In der Antwort der Europäischen Kommission ging Mattia Pellegrini, Kabinettsmitglied von Vize-Präsident Antonio Tajani, in erster Linie auf den Sicherheitsaspekt ein. Ab 2011 sollten alle Neuwagen mit Tagfahrlicht (DRL) ausgestattet sein, wodurch deren Sichtbarkeit verbessert wird und es auf Europas Straßen jährlich bis zu 2.000 Verkehrstote weniger geben soll. Der ECF spricht sich gegen Tagfahrlicht aus, weil durch die verbesserte Sichtbarkeit von Autos die anderer Verkehrsteilnehmer wie Fahrradfahrer und Fußgänger verschlechtert und deren Unfallrisiko erhöht würde. Pellegrini verwies außerdem auf vier verschiedene Fahrradprojekte, die von der EU-Kommission finanziell gefördert würden, und erwähnte das Grünbuchs zu urbaner Mobilität („Green Paper on Urban Mobility“).

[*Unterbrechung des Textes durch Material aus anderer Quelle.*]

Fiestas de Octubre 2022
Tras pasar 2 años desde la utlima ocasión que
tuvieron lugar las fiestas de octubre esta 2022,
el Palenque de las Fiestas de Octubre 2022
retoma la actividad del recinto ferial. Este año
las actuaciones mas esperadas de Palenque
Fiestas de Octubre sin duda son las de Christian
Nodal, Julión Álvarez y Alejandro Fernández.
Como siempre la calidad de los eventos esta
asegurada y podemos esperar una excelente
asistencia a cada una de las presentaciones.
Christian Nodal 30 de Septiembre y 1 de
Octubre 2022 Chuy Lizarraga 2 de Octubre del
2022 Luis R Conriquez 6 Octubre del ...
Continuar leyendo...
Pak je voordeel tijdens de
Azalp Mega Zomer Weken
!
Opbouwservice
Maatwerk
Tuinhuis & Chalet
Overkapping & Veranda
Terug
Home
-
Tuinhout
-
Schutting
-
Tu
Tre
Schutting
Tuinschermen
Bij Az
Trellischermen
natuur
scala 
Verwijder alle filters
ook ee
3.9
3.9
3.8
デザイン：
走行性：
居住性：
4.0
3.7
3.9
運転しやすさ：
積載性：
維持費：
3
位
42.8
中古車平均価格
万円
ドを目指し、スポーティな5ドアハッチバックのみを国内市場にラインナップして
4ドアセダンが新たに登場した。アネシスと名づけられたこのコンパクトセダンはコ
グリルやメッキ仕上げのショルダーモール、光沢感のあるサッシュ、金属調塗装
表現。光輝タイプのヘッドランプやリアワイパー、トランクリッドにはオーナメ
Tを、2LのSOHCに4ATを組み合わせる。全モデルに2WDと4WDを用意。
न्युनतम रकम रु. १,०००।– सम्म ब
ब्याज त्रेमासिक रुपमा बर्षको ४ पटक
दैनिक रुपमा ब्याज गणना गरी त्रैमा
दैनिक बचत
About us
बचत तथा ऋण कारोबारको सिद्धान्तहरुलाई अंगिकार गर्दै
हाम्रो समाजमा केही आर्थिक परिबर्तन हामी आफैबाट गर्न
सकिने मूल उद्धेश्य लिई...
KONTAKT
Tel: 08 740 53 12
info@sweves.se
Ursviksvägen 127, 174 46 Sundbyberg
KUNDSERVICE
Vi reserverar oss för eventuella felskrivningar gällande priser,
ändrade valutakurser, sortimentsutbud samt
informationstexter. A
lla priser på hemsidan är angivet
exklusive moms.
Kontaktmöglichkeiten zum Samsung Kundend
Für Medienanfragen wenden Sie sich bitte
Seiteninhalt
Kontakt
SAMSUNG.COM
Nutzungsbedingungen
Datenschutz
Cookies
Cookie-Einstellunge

Der Aktionsplan mit spezifischen Maßnahmen soll noch in diesem Jahr veröffentlicht werden und wird für die städtische Mobilitätspolitik der Europäischen Kommission nach Auffassung des ECF eine „Stunde der Wahrheit“ sein.

 

Der Brüsseler Mobilitätsminister Pascal Smet sagte, dass Brüssel in vielerlei Hinsicht eine Hauptstadt sei und er sich die Stadt auch als Radfahrhauptstadt wünsche. „Nach 50 Jahren Fehlmanagement haben wir in den letzten 4 Jahren einen Riesensprung gemacht”, so Smet. Mit einer Steigerung des Radverkehrsanteils von 1 auf 4 Prozent stehen die Zeichen in der Hauptstadt Belgiens und Europas positiv. Mit Brüssel als Gastgeberstadt der Velo-city, der größten internationalen Konferenz zur Förderung des Radverkehrs, wird die Stadt nächstes Jahr in Punkto Fahrradfreundlichkeit einen erneuten Boom erleben. Smet dankte dem ECF für die Ausrichtung der Konferenz.

 

Uwe Weissflog von DAHON überreichte dem Radfahrerverband ein exklusives Stadtfahrrad. Das in limitierter Auflage produzierte Faltrad ist ein Geschenk zum 25-jährigen Verbands-Jubiläum! Die Räder sollen auf der nächsten Velo-city in Brüssel vom 12.-15. Mai 2009 zu einem Vorzugspreis verkauft werden.